Com informação direta de Pequim, a viagem de Kim Jon-un foi vista por Donald Trump como um sinal de boa vontade e de viabilização do cenário de uma desnuclearização da Península Coreana. A questão pode no entanto estar nos interstícios da terminologia.As condições de Donald
Sabe-se que a Administração Trump exige no essencial o cumprimento de três pontos na agenda do encontro desta terça-feira: a desnuclearização, o fim dos testes com mísseis e o fim das ameaças militares (à Coreia do Sul); o que não é claro é o conteúdo da contra-oferta americana.
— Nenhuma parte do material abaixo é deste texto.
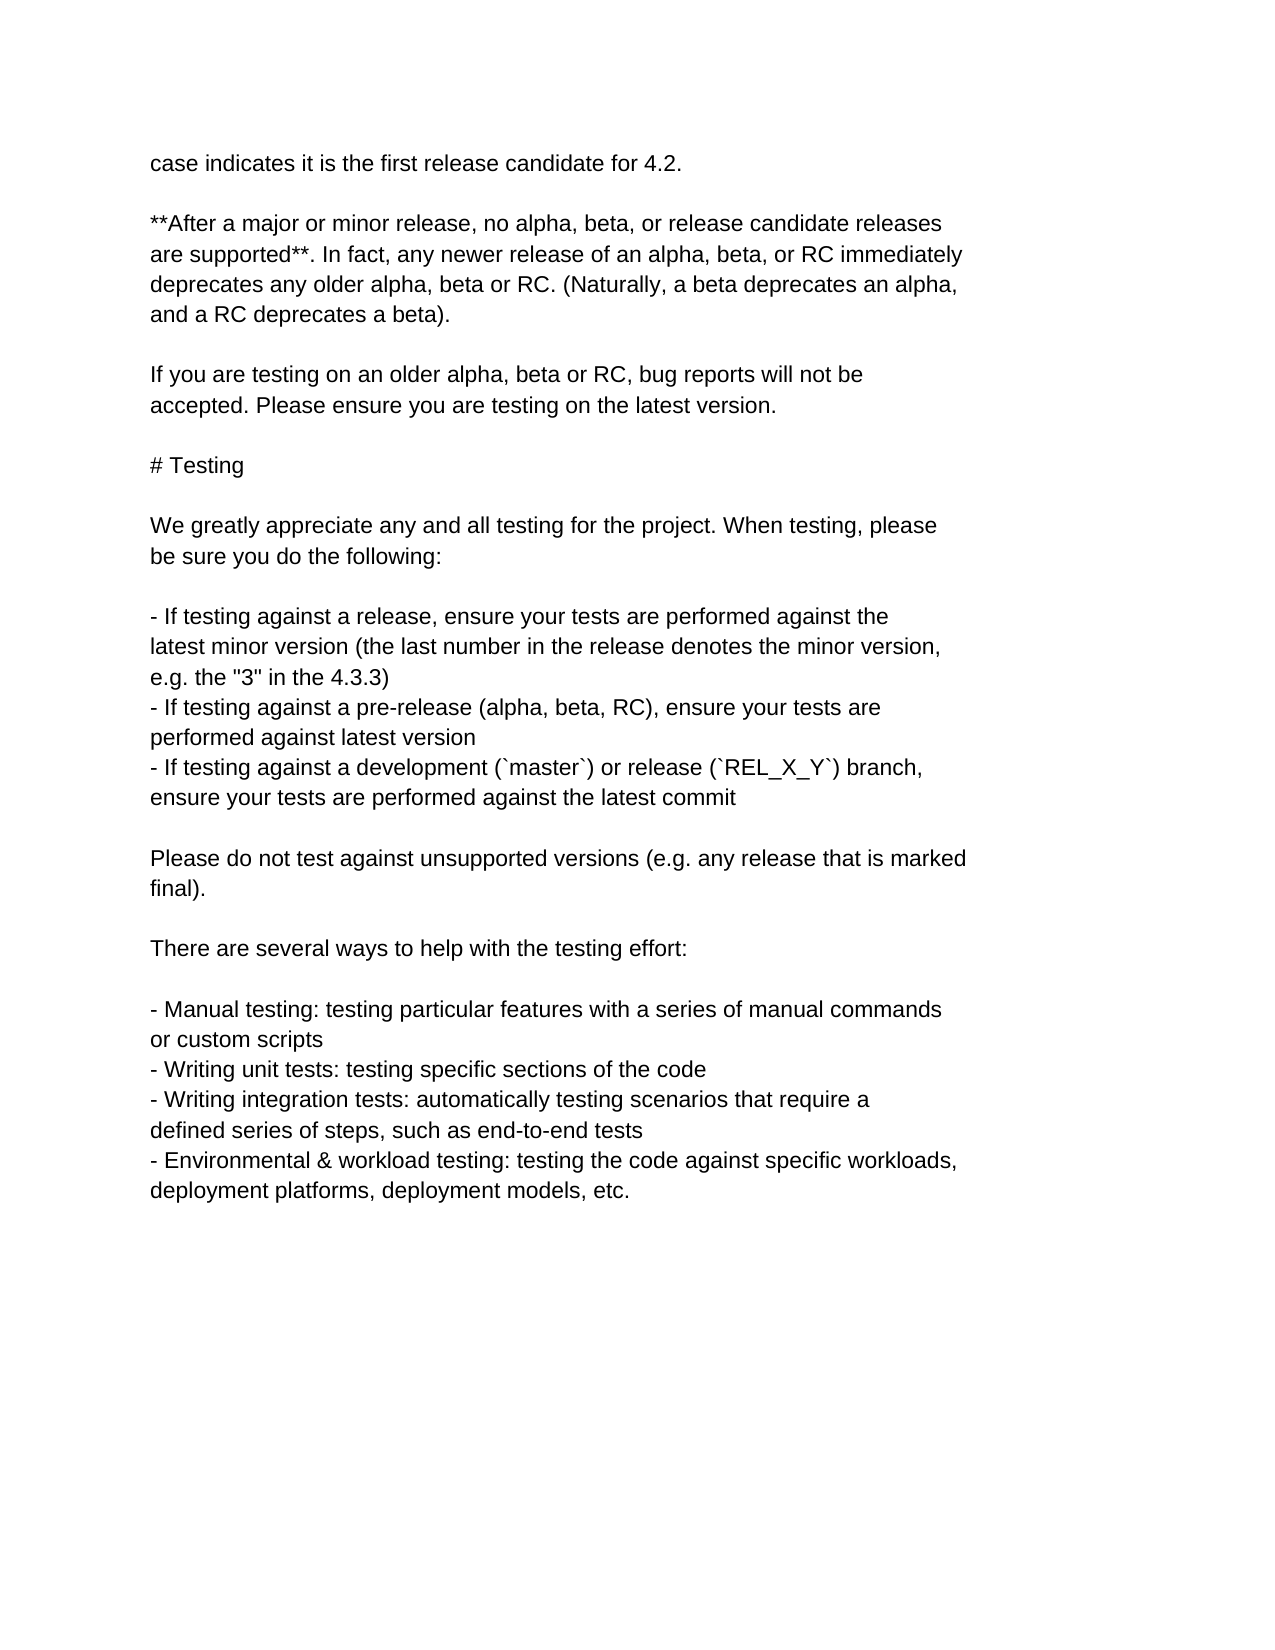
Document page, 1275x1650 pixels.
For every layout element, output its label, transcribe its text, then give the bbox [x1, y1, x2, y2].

text - If testing against a development (`master`) or release (`REL_X_Y`) branch, [150, 754, 1125, 781]
text If you are testing on an older alpha, beta or RC, bug reports will not be [150, 361, 1125, 388]
text - Writing integration tests: automatically testing scenarios that require a [150, 1086, 1125, 1113]
text and a RC deprecates a beta). [150, 301, 1125, 327]
text # Testing [150, 452, 1125, 478]
text ensure your tests are performed against the latest commit [150, 784, 1125, 811]
text latest minor version (the last number in the release denotes the minor version, [150, 633, 1125, 660]
text There are several ways to help with the testing effort: [150, 935, 1125, 962]
text - Writing unit tests: testing specific sections of the code [150, 1056, 1125, 1083]
text - Manual testing: testing particular features with a series of manual commands [150, 996, 1125, 1022]
text - If testing against a pre-release (alpha, beta, RC), ensure your tests are [150, 694, 1125, 720]
text - If testing against a release, ensure your tests are performed against the [150, 603, 1125, 629]
text - Environmental & workload testing: testing the code against specific workloads, [150, 1147, 1125, 1173]
text deployment platforms, deployment models, etc. [150, 1177, 1125, 1203]
text accepted. Please ensure you are testing on the latest version. [150, 392, 1125, 418]
text be sure you do the following: [150, 543, 1125, 569]
text e.g. the "3" in the 4.3.3) [150, 663, 1125, 690]
text or custom scripts [150, 1026, 1125, 1052]
text final). [150, 875, 1125, 901]
text We greatly appreciate any and all testing for the project. When testing, please [150, 512, 1125, 539]
text Please do not test against unsupported versions (e.g. any release that is marked [150, 845, 1125, 871]
text performed against latest version [150, 724, 1125, 750]
text defined series of steps, such as end-to-end tests [150, 1117, 1125, 1143]
text **After a major or minor release, no alpha, beta, or release candidate releases [150, 210, 1125, 237]
text deprecates any older alpha, beta or RC. (Naturally, a beta deprecates an alpha, [150, 271, 1125, 297]
text case indicates it is the first release candidate for 4.2. [150, 150, 1125, 176]
text are supported**. In fact, any newer release of an alpha, beta, or RC immediately [150, 241, 1125, 267]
Mas nada disto apaga a questão terminológica. Como é referido por alguns analistas, Kim poderá de facto estar disposto a entregar o programa em que vem trabalhando há anos e aceitar o processo de desnuclearização; há porém a forte possibilidade de o líder norte-coreano entender que desnuclearização significa desnuclearização de toda a península, ou seja, não apenas da Coreia do Norte mas também da Coreia do Sul.

Kim Jong-un foi, aliás, muito explícito acerca deste ponto, quando admitiu a Xi Jinping que estava disposto a ceder no programa nuclear mas com condições: “A questão da desnuclearização da Península Coreana pode ser resolvida, se a Coreia do Sul e os Estados Unidos responderem aos nossos esforços com boa vontade, criando uma atmosfera de paz e estabilidade, tomando medidas nesse sentido”.

Kim Jong-un poderá aqui exercer as suas exigências no sentido de anular a parceria militar que existe entre a Coreia do Sul e os Estados Unidos, com as frequentes operações militares e manobras conjuntas nas águas da Coreia. E, fruto do recente encontro com Pequim, pode supor-se que a sombra chinesa estará projectada no encontro entre Kim e Trump."O único desfecho"
A ideia de que o líder coreano prepara um reinado à sua medida está igualmente nas recentes mexidas que fez no aparelho militar, removendo três generais de topo. O facelift da cúpula do exército anunciado na semana passada faz parte de uma mudança vem sendo levada a cabo desde que Kim Jon-un assumiu o poder, em 2011. Os militares que estão agora de saída têm 68, 77 e 81 anos, o que sugere a renovação por uma geração mais nova, homens da confiança do líder que já ocupavam posições sensíveis e de alto nível e que, sublinharam os analistas, “lhe são muito leais e com experiência na interação com delegações estrangeiras”.

Sérgio Vicente, Nuno Castro - RTP

É, portanto, uma cimeira de tudo ou nada, uma última oportunidade que está a ser pesada com todos os cuidados em Pyongyang. Do outro lado, o secretário de Estado Mike Pompeo já fez saber que a Administração americana está preparada para o caso de as conversações falharem. Redobrar o pacote de sanções – o próprio presidente Trump já acenou com uma lista de 300 medidas nesse sentido – e o implementar de medidas de segurança como não foram vistas até agora, nas palavras de Pompeo.

Para que isso não venha a acontecer, o chefe da diplomacia deixou o recado: “A desnuclearização total, verificável e irreversível da Península Coreana é o único desfecho que os Estados Unidos aceitarão”. Há poucos meses Donald Trump referia-se a Kim Jong-un como rocket man (homem foguete). Esta terça-feira começa a contagem decrescente para uma nova era das relações entre os dois. Falta saber que sentido darão aos 20 milhões de dólares despendidos para realizar a cimeira.